Let’s build a model for arp_table now
class ArpTable(BaseModel):
interface: str = Field(..., title='Interface')
mac: str = Field(..., title='Mac')
ip: IPvAnyAddress = Field(..., title='Ipv4')
age: int = Field(..., title='Age')
print(arp_table=[ArpTable(**arp) for arp in arp_table])
####
[
ArpTable(interface='GigabitEthernet1', mac='00:50:56:BF:49:0F', ip=IPv4Address('10.10.20.28'), age=1),
ArpTable(interface='GigabitEthernet1', mac='00:50:56:BF:78:AC', ip=IPv4Address('10.10.20.48'), age=-1),
ArpTable(interface='GigabitEthernet1', mac='00:50:56:BF:D6:36', ip=IPv4Address('10.10.20.254'), age=5),
ArpTable(interface='GigabitEthernet2', mac='00:50:56:BF:4E:A3', ip=IPv4Address('100.100.100.100'), age=-1)
]
Just like hostname, we could write a validator for mac address like below
class ArpTable(BaseModel):
interface: str = Field(..., title='Interface')
mac: str = Field(..., title='Mac')
ip: IPvAnyAddress = Field(..., title='Ipv4')
age: int = Field(..., title='Age')
@validator('mac', pre=True)
def validate_mac(cls, v):
if not re.match("[0-9a-f]{2}([-:]?)[0-9a-f]{2}(\\1[0-9a-f]{2}){4}$", v.lower()):
raise ValidationError('Mac is required')
return v
# now if we supply the mac address in any other format, it will throw an error message.
# We can make the validation logic more comprehensive to check all possible mac formats
You could ignore arp entries that have negative values or in other words any value less than 0 for whatever reason.
print([ArpTable(**arp) for arp in arp_table if arp['age'] > 0])
Now comes the interesting part of combining the two data models into one.
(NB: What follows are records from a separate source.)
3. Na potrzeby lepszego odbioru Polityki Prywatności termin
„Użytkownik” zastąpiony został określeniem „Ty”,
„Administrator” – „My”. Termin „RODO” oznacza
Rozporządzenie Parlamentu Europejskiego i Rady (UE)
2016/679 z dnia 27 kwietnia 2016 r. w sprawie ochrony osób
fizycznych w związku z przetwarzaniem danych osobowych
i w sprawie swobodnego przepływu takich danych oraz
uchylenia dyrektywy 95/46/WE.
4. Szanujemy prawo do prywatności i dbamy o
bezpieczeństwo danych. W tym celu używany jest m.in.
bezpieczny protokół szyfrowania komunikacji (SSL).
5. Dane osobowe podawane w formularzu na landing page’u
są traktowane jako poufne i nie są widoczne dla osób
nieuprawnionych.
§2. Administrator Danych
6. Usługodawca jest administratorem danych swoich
Let’s try to combine the models into a single model named DeviceDetails
class DeviceFacts(BaseModel):
hostname: str = Field(..., title='Hostname', min_length=1, max_length=15, regex='^[a-zA-Z0-9-]+$')
uptime: int = Field(..., title='Uptime')
vendor: str = Field(..., title='Vendor')
os_version: str = Field(..., title='Os_Version')
class ArpTable(BaseModel):
interface: str = Field(..., title='Interface')
mac: str = Field(..., title='Mac')
ip: IPvAnyAddress = Field(..., title='Ipv4')
age: int = Field(..., title='Age')
class DeviceDetails(BaseModel):
facts: DeviceFacts
arp_table: List[ArpTable]
print(DeviceDetails(facts=DeviceFacts(**facts), arp_table=[ArpTable(**arp) for arp in arp_table]))
# or to simplify
facts = DeviceFacts(**facts)
arp_table = [ArpTable(**arp) for arp in arp_table]
print(DeviceDetails(facts = facts, arp_table=arp_table))
facts=DeviceFacts(hostname='csr1000v-1', uptime=29160, vendor='Cisco', os_version='Virtual XE Software (X86_64_LINUX_IOSD-UNIVERSALK9-M), Version 17.3.1a, RELEASE SOFTWARE (fc3)')
arp_table=[ArpTable(interface='GigabitEthernet1', mac='00:50:56:BF:49:0F', ip=IPv4Address('10.10.20.28'), age=1), ArpTable(interface='GigabitEthernet1', mac='00:50:56:BF:78:AC', ip=IPv4Address('10.10.20.48'),
age=-1), ArpTable(interface='GigabitEthernet1', mac='00:50:56:BF:D6:36', ip=IPv4Address('10.10.20.254'), age=5), ArpTable(interface='GigabitEthernet2', mac='00:50:56:BF:4E:A3',
ip=IPv4Address('100.100.100.100'), age=-1)]
At this point we are able to access our normalized and verified data for our programmes. For instance you may want to write a API using something like FASTAPI that inherently leverages the power of pydantic, this will fit nicely into the overall scheme of things.
x = DeviceDetails(facts = facts, arp_table=arp_table)
print(x.facts.hostname)
print(x.arp_table[0].mac)
#Output
csr1000v-1
00:50:56:BF:49:0F
While I am still learning myself, I hope this documentation of my learning can help you in some way to push you on your journey to become a better network automation engineer.